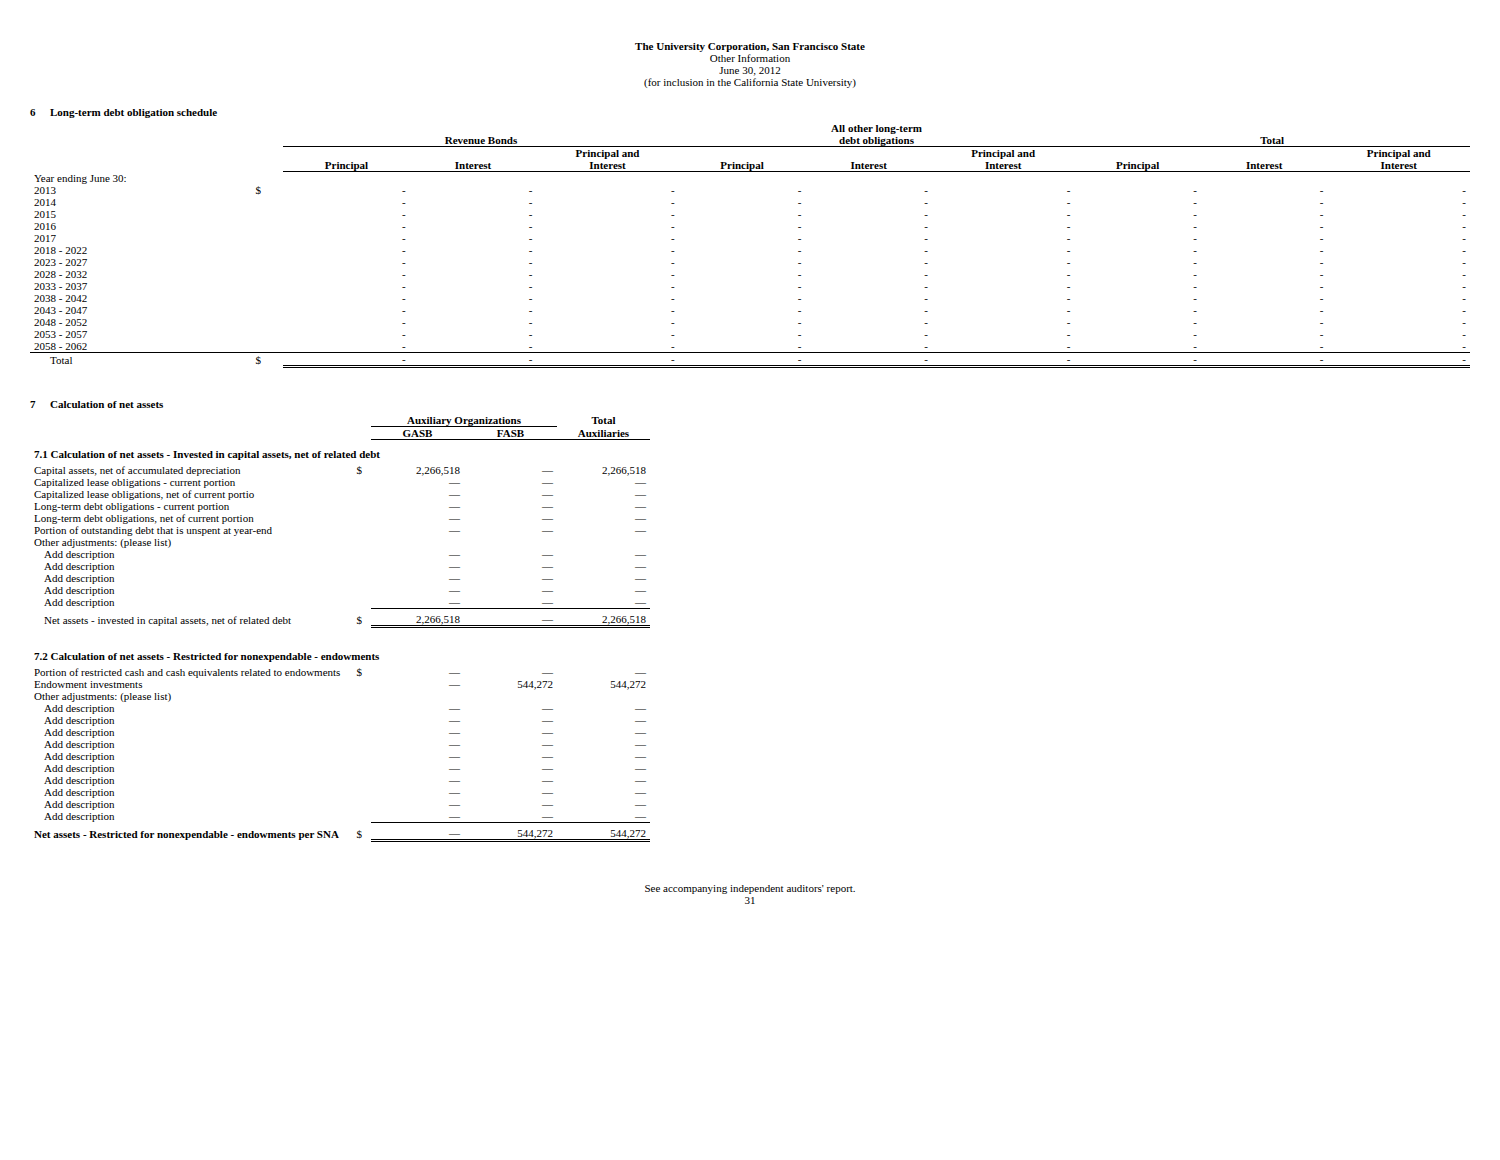The University Corporation, San Francisco State
Other Information
June 30, 2012
(for inclusion in the California State University)
6 Long-term debt obligation schedule
| | | Revenue Bonds | All other long-term debt obligations | Total |
| | | | | Principal and | | | Principal and | | | Principal and |
| | | Principal | Interest | Interest | Principal | Interest | Interest | Principal | Interest | Interest |
| Year ending June 30: | |
| 2013 | $ | - | - | - | - | - | - | - | - | - |
| 2014 | | - | - | - | - | - | - | - | - | - |
| 2015 | | - | - | - | - | - | - | - | - | - |
| 2016 | | - | - | - | - | - | - | - | - | - |
| 2017 | | - | - | - | - | - | - | - | - | - |
| 2018 - 2022 | | - | - | - | - | - | - | - | - | - |
| 2023 - 2027 | | - | - | - | - | - | - | - | - | - |
| 2028 - 2032 | | - | - | - | - | - | - | - | - | - |
| 2033 - 2037 | | - | - | - | - | - | - | - | - | - |
| 2038 - 2042 | | - | - | - | - | - | - | - | - | - |
| 2043 - 2047 | | - | - | - | - | - | - | - | - | - |
| 2048 - 2052 | | - | - | - | - | - | - | - | - | - |
| 2053 - 2057 | | - | - | - | - | - | - | - | - | - |
| 2058 - 2062 | | - | - | - | - | - | - | - | - | - |
| Total | $ | - | - | - | - | - | - | - | - | - |
7 Calculation of net assets
| | | Auxiliary Organizations | Total |
| | | GASB | FASB | Auxiliaries |
| 7.1 Calculation of net assets - Invested in capital assets, net of related debt |
| Capital assets, net of accumulated depreciation | $ | 2,266,518 | — | 2,266,518 |
| Capitalized lease obligations - current portion | | — | — | — |
| Capitalized lease obligations, net of current portio | | — | — | — |
| Long-term debt obligations - current portion | | — | — | — |
| Long-term debt obligations, net of current portion | | — | — | — |
| Portion of outstanding debt that is unspent at year-end | | — | — | — |
| Other adjustments: (please list) | | | | |
| Add description | | — | — | — |
| Add description | | — | — | — |
| Add description | | — | — | — |
| Add description | | — | — | — |
| Add description | | — | — | — |
| Net assets - invested in capital assets, net of related debt | $ | 2,266,518 | — | 2,266,518 |
| 7.2 Calculation of net assets - Restricted for nonexpendable - endowments |
| Portion of restricted cash and cash equivalents related to endowments | $ | — | — | — |
| Endowment investments | | — | 544,272 | 544,272 |
| Other adjustments: (please list) | | | | |
| Add description | | — | — | — |
| Add description | | — | — | — |
| Add description | | — | — | — |
| Add description | | — | — | — |
| Add description | | — | — | — |
| Add description | | — | — | — |
| Add description | | — | — | — |
| Add description | | — | — | — |
| Add description | | — | — | — |
| Add description | | — | — | — |
| Net assets - Restricted for nonexpendable - endowments per SNA | $ | — | 544,272 | 544,272 |
See accompanying independent auditors' report.
31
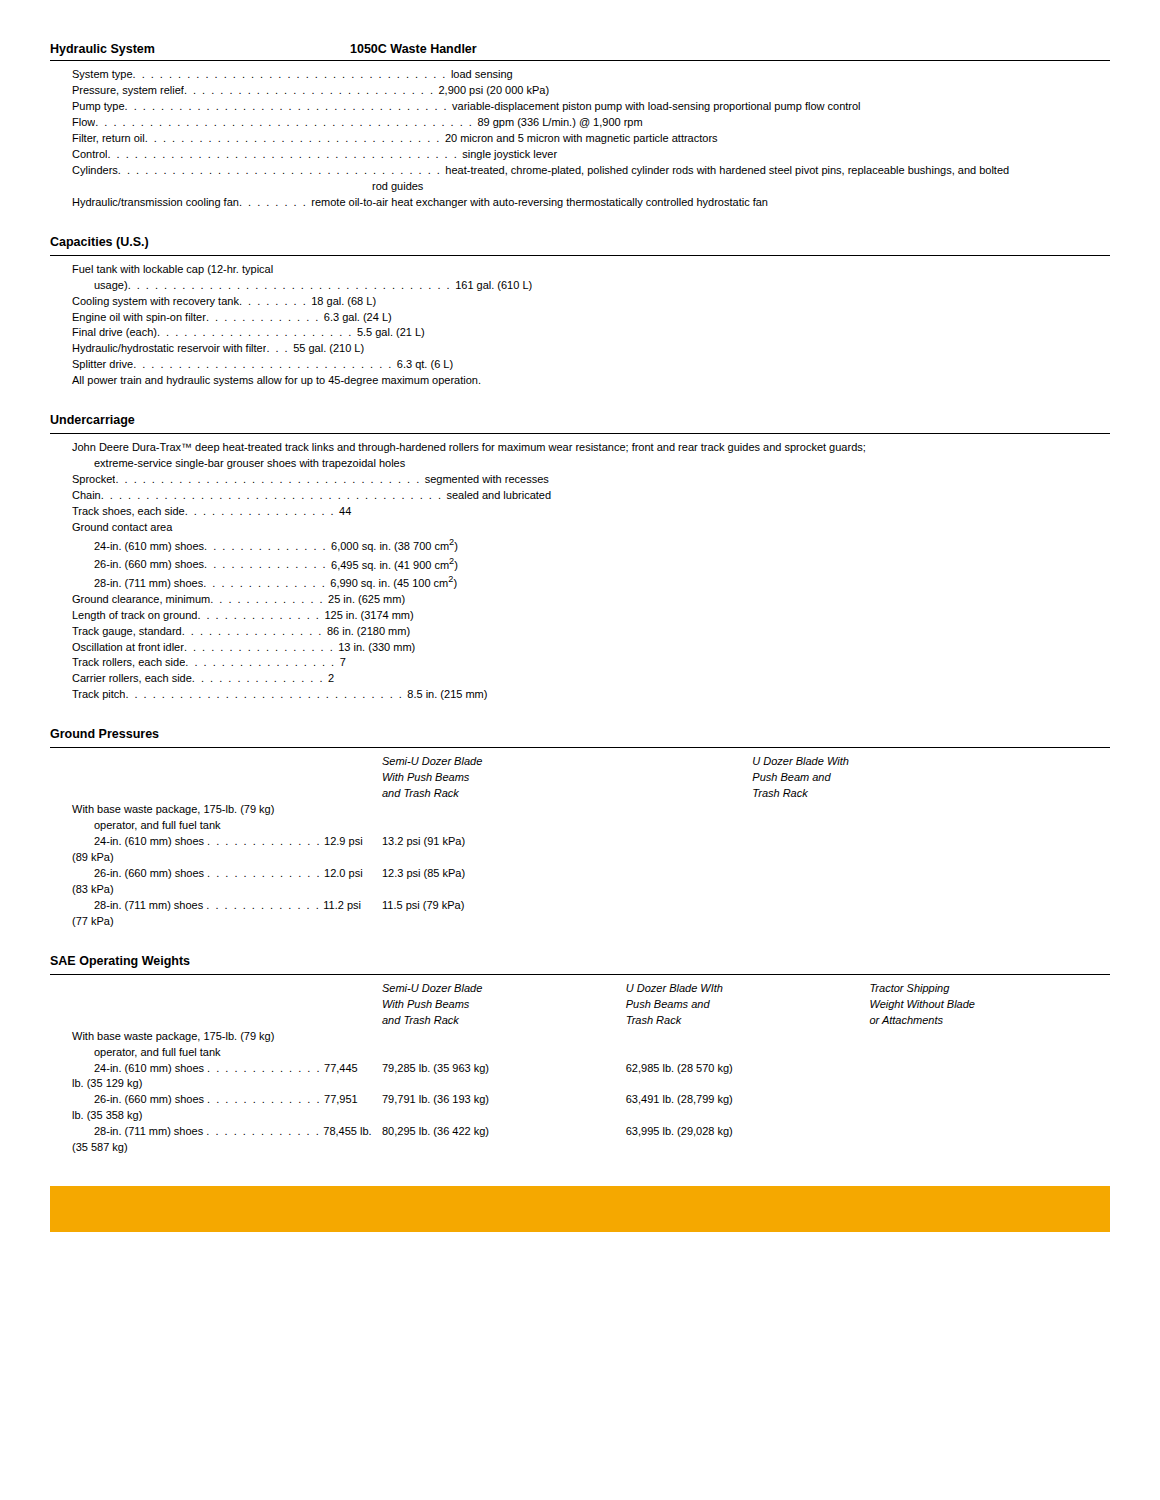Hydraulic System
1050C Waste Handler
System type . . . . . . . . . . . . . . . . . . . . . . . . . . . . . . . . . . . load sensing
Pressure, system relief . . . . . . . . . . . . . . . . . . . . . . . . . . . . 2,900 psi (20 000 kPa)
Pump type . . . . . . . . . . . . . . . . . . . . . . . . . . . . . . . . . . . . variable-displacement piston pump with load-sensing proportional pump flow control
Flow . . . . . . . . . . . . . . . . . . . . . . . . . . . . . . . . . . . . . . . . . . 89 gpm (336 L/min.) @ 1,900 rpm
Filter, return oil . . . . . . . . . . . . . . . . . . . . . . . . . . . . . . . . . 20 micron and 5 micron with magnetic particle attractors
Control . . . . . . . . . . . . . . . . . . . . . . . . . . . . . . . . . . . . . . . single joystick lever
Cylinders . . . . . . . . . . . . . . . . . . . . . . . . . . . . . . . . . . . . heat-treated, chrome-plated, polished cylinder rods with hardened steel pivot pins, replaceable bushings, and bolted
rod guides
Hydraulic/transmission cooling fan . . . . . . . . remote oil-to-air heat exchanger with auto-reversing thermostatically controlled hydrostatic fan
Capacities (U.S.)
Fuel tank with lockable cap (12-hr. typical
usage) . . . . . . . . . . . . . . . . . . . . . . . . . . . . . . . . . . . . 161 gal. (610 L)
Cooling system with recovery tank . . . . . . . . 18 gal. (68 L)
Engine oil with spin-on filter . . . . . . . . . . . . . 6.3 gal. (24 L)
Final drive (each) . . . . . . . . . . . . . . . . . . . . . . 5.5 gal. (21 L)
Hydraulic/hydrostatic reservoir with filter . . . 55 gal. (210 L)
Splitter drive . . . . . . . . . . . . . . . . . . . . . . . . . . . . . 6.3 qt. (6 L)
All power train and hydraulic systems allow for up to 45-degree maximum operation.
Undercarriage
John Deere Dura-Trax™ deep heat-treated track links and through-hardened rollers for maximum wear resistance; front and rear track guides and sprocket guards;
extreme-service single-bar grouser shoes with trapezoidal holes
Sprocket . . . . . . . . . . . . . . . . . . . . . . . . . . . . . . . . . . segmented with recesses
Chain . . . . . . . . . . . . . . . . . . . . . . . . . . . . . . . . . . . . . . sealed and lubricated
Track shoes, each side . . . . . . . . . . . . . . . . . 44
Ground contact area
24-in. (610 mm) shoes . . . . . . . . . . . . . . 6,000 sq. in. (38 700 cm2)
26-in. (660 mm) shoes . . . . . . . . . . . . . . 6,495 sq. in. (41 900 cm2)
28-in. (711 mm) shoes . . . . . . . . . . . . . . 6,990 sq. in. (45 100 cm2)
Ground clearance, minimum . . . . . . . . . . . . . 25 in. (625 mm)
Length of track on ground . . . . . . . . . . . . . . 125 in. (3174 mm)
Track gauge, standard . . . . . . . . . . . . . . . . 86 in. (2180 mm)
Oscillation at front idler . . . . . . . . . . . . . . . . . 13 in. (330 mm)
Track rollers, each side . . . . . . . . . . . . . . . . . 7
Carrier rollers, each side . . . . . . . . . . . . . . . 2
Track pitch . . . . . . . . . . . . . . . . . . . . . . . . . . . . . . . 8.5 in. (215 mm)
Ground Pressures
| | Semi-U Dozer Blade With Push Beams and Trash Rack | U Dozer Blade With Push Beam and Trash Rack |
| With base waste package, 175-lb. (79 kg) operator, and full fuel tank | | |
| 24-in. (610 mm) shoes . . . . . . . . . . . . . 12.9 psi (89 kPa) | 13.2 psi (91 kPa) | |
| 26-in. (660 mm) shoes . . . . . . . . . . . . . 12.0 psi (83 kPa) | 12.3 psi (85 kPa) | |
| 28-in. (711 mm) shoes . . . . . . . . . . . . . 11.2 psi (77 kPa) | 11.5 psi (79 kPa) | |
SAE Operating Weights
| | Semi-U Dozer Blade With Push Beams and Trash Rack | U Dozer Blade WIth Push Beams and Trash Rack | Tractor Shipping Weight Without Blade or Attachments |
| With base waste package, 175-lb. (79 kg) operator, and full fuel tank | | | |
| 24-in. (610 mm) shoes . . . . . . . . . . . . . 77,445 lb. (35 129 kg) | 79,285 lb. (35 963 kg) | 62,985 lb. (28 570 kg) | |
| 26-in. (660 mm) shoes . . . . . . . . . . . . . 77,951 lb. (35 358 kg) | 79,791 lb. (36 193 kg) | 63,491 lb. (28,799 kg) | |
| 28-in. (711 mm) shoes . . . . . . . . . . . . . 78,455 lb. (35 587 kg) | 80,295 lb. (36 422 kg) | 63,995 lb. (29,028 kg) | |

#####

### PROMPT
For every entry above, write it out exactly and remove any image.

### RESPONSE FOR THIS EXERCISE
The University Corporation, San Francisco State
Other Information
June 30, 2012
(for inclusion in the California State University)
6 Long-term debt obligation schedule
| | | Revenue Bonds | All other long-term debt obligations | Total |
| | | | | Principal and | | | Principal and | | | Principal and |
| | | Principal | Interest | Interest | Principal | Interest | Interest | Principal | Interest | Interest |
| Year ending June 30: | |
| 2013 | $ | - | - | - | - | - | - | - | - | - |
| 2014 | | - | - | - | - | - | - | - | - | - |
| 2015 | | - | - | - | - | - | - | - | - | - |
| 2016 | | - | - | - | - | - | - | - | - | - |
| 2017 | | - | - | - | - | - | - | - | - | - |
| 2018 - 2022 | | - | - | - | - | - | - | - | - | - |
| 2023 - 2027 | | - | - | - | - | - | - | - | - | - |
| 2028 - 2032 | | - | - | - | - | - | - | - | - | - |
| 2033 - 2037 | | - | - | - | - | - | - | - | - | - |
| 2038 - 2042 | | - | - | - | - | - | - | - | - | - |
| 2043 - 2047 | | - | - | - | - | - | - | - | - | - |
| 2048 - 2052 | | - | - | - | - | - | - | - | - | - |
| 2053 - 2057 | | - | - | - | - | - | - | - | - | - |
| 2058 - 2062 | | - | - | - | - | - | - | - | - | - |
| Total | $ | - | - | - | - | - | - | - | - | - |
7 Calculation of net assets
| | | Auxiliary Organizations | Total |
| | | GASB | FASB | Auxiliaries |
| 7.1 Calculation of net assets - Invested in capital assets, net of related debt |
| Capital assets, net of accumulated depreciation | $ | 2,266,518 | — | 2,266,518 |
| Capitalized lease obligations - current portion | | — | — | — |
| Capitalized lease obligations, net of current portio | | — | — | — |
| Long-term debt obligations - current portion | | — | — | — |
| Long-term debt obligations, net of current portion | | — | — | — |
| Portion of outstanding debt that is unspent at year-end | | — | — | — |
| Other adjustments: (please list) | | | | |
| Add description | | — | — | — |
| Add description | | — | — | — |
| Add description | | — | — | — |
| Add description | | — | — | — |
| Add description | | — | — | — |
| Net assets - invested in capital assets, net of related debt | $ | 2,266,518 | — | 2,266,518 |
| 7.2 Calculation of net assets - Restricted for nonexpendable - endowments |
| Portion of restricted cash and cash equivalents related to endowments | $ | — | — | — |
| Endowment investments | | — | 544,272 | 544,272 |
| Other adjustments: (please list) | | | | |
| Add description | | — | — | — |
| Add description | | — | — | — |
| Add description | | — | — | — |
| Add description | | — | — | — |
| Add description | | — | — | — |
| Add description | | — | — | — |
| Add description | | — | — | — |
| Add description | | — | — | — |
| Add description | | — | — | — |
| Add description | | — | — | — |
| Net assets - Restricted for nonexpendable - endowments per SNA | $ | — | 544,272 | 544,272 |
See accompanying independent auditors' report.
31
Hydraulic System
1050C Waste Handler
System type . . . . . . . . . . . . . . . . . . . . . . . . . . . . . . . . . . . load sensing
Pressure, system relief . . . . . . . . . . . . . . . . . . . . . . . . . . . . 2,900 psi (20 000 kPa)
Pump type . . . . . . . . . . . . . . . . . . . . . . . . . . . . . . . . . . . . variable-displacement piston pump with load-sensing proportional pump flow control
Flow . . . . . . . . . . . . . . . . . . . . . . . . . . . . . . . . . . . . . . . . . . 89 gpm (336 L/min.) @ 1,900 rpm
Filter, return oil . . . . . . . . . . . . . . . . . . . . . . . . . . . . . . . . . 20 micron and 5 micron with magnetic particle attractors
Control . . . . . . . . . . . . . . . . . . . . . . . . . . . . . . . . . . . . . . . single joystick lever
Cylinders . . . . . . . . . . . . . . . . . . . . . . . . . . . . . . . . . . . . heat-treated, chrome-plated, polished cylinder rods with hardened steel pivot pins, replaceable bushings, and bolted
rod guides
Hydraulic/transmission cooling fan . . . . . . . . remote oil-to-air heat exchanger with auto-reversing thermostatically controlled hydrostatic fan
Capacities (U.S.)
Fuel tank with lockable cap (12-hr. typical
usage) . . . . . . . . . . . . . . . . . . . . . . . . . . . . . . . . . . . . 161 gal. (610 L)
Cooling system with recovery tank . . . . . . . . 18 gal. (68 L)
Engine oil with spin-on filter . . . . . . . . . . . . . 6.3 gal. (24 L)
Final drive (each) . . . . . . . . . . . . . . . . . . . . . . 5.5 gal. (21 L)
Hydraulic/hydrostatic reservoir with filter . . . 55 gal. (210 L)
Splitter drive . . . . . . . . . . . . . . . . . . . . . . . . . . . . . 6.3 qt. (6 L)
All power train and hydraulic systems allow for up to 45-degree maximum operation.
Undercarriage
John Deere Dura-Trax™ deep heat-treated track links and through-hardened rollers for maximum wear resistance; front and rear track guides and sprocket guards;
extreme-service single-bar grouser shoes with trapezoidal holes
Sprocket . . . . . . . . . . . . . . . . . . . . . . . . . . . . . . . . . . segmented with recesses
Chain . . . . . . . . . . . . . . . . . . . . . . . . . . . . . . . . . . . . . . sealed and lubricated
Track shoes, each side . . . . . . . . . . . . . . . . . 44
Ground contact area
24-in. (610 mm) shoes . . . . . . . . . . . . . . 6,000 sq. in. (38 700 cm2)
26-in. (660 mm) shoes . . . . . . . . . . . . . . 6,495 sq. in. (41 900 cm2)
28-in. (711 mm) shoes . . . . . . . . . . . . . . 6,990 sq. in. (45 100 cm2)
Ground clearance, minimum . . . . . . . . . . . . . 25 in. (625 mm)
Length of track on ground . . . . . . . . . . . . . . 125 in. (3174 mm)
Track gauge, standard . . . . . . . . . . . . . . . . 86 in. (2180 mm)
Oscillation at front idler . . . . . . . . . . . . . . . . . 13 in. (330 mm)
Track rollers, each side . . . . . . . . . . . . . . . . . 7
Carrier rollers, each side . . . . . . . . . . . . . . . 2
Track pitch . . . . . . . . . . . . . . . . . . . . . . . . . . . . . . . 8.5 in. (215 mm)
Ground Pressures
| | Semi-U Dozer Blade With Push Beams and Trash Rack | U Dozer Blade With Push Beam and Trash Rack |
| With base waste package, 175-lb. (79 kg) operator, and full fuel tank | | |
| 24-in. (610 mm) shoes . . . . . . . . . . . . . 12.9 psi (89 kPa) | 13.2 psi (91 kPa) | |
| 26-in. (660 mm) shoes . . . . . . . . . . . . . 12.0 psi (83 kPa) | 12.3 psi (85 kPa) | |
| 28-in. (711 mm) shoes . . . . . . . . . . . . . 11.2 psi (77 kPa) | 11.5 psi (79 kPa) | |
SAE Operating Weights
| | Semi-U Dozer Blade With Push Beams and Trash Rack | U Dozer Blade WIth Push Beams and Trash Rack | Tractor Shipping Weight Without Blade or Attachments |
| With base waste package, 175-lb. (79 kg) operator, and full fuel tank | | | |
| 24-in. (610 mm) shoes . . . . . . . . . . . . . 77,445 lb. (35 129 kg) | 79,285 lb. (35 963 kg) | 62,985 lb. (28 570 kg) | |
| 26-in. (660 mm) shoes . . . . . . . . . . . . . 77,951 lb. (35 358 kg) | 79,791 lb. (36 193 kg) | 63,491 lb. (28,799 kg) | |
| 28-in. (711 mm) shoes . . . . . . . . . . . . . 78,455 lb. (35 587 kg) | 80,295 lb. (36 422 kg) | 63,995 lb. (29,028 kg) | |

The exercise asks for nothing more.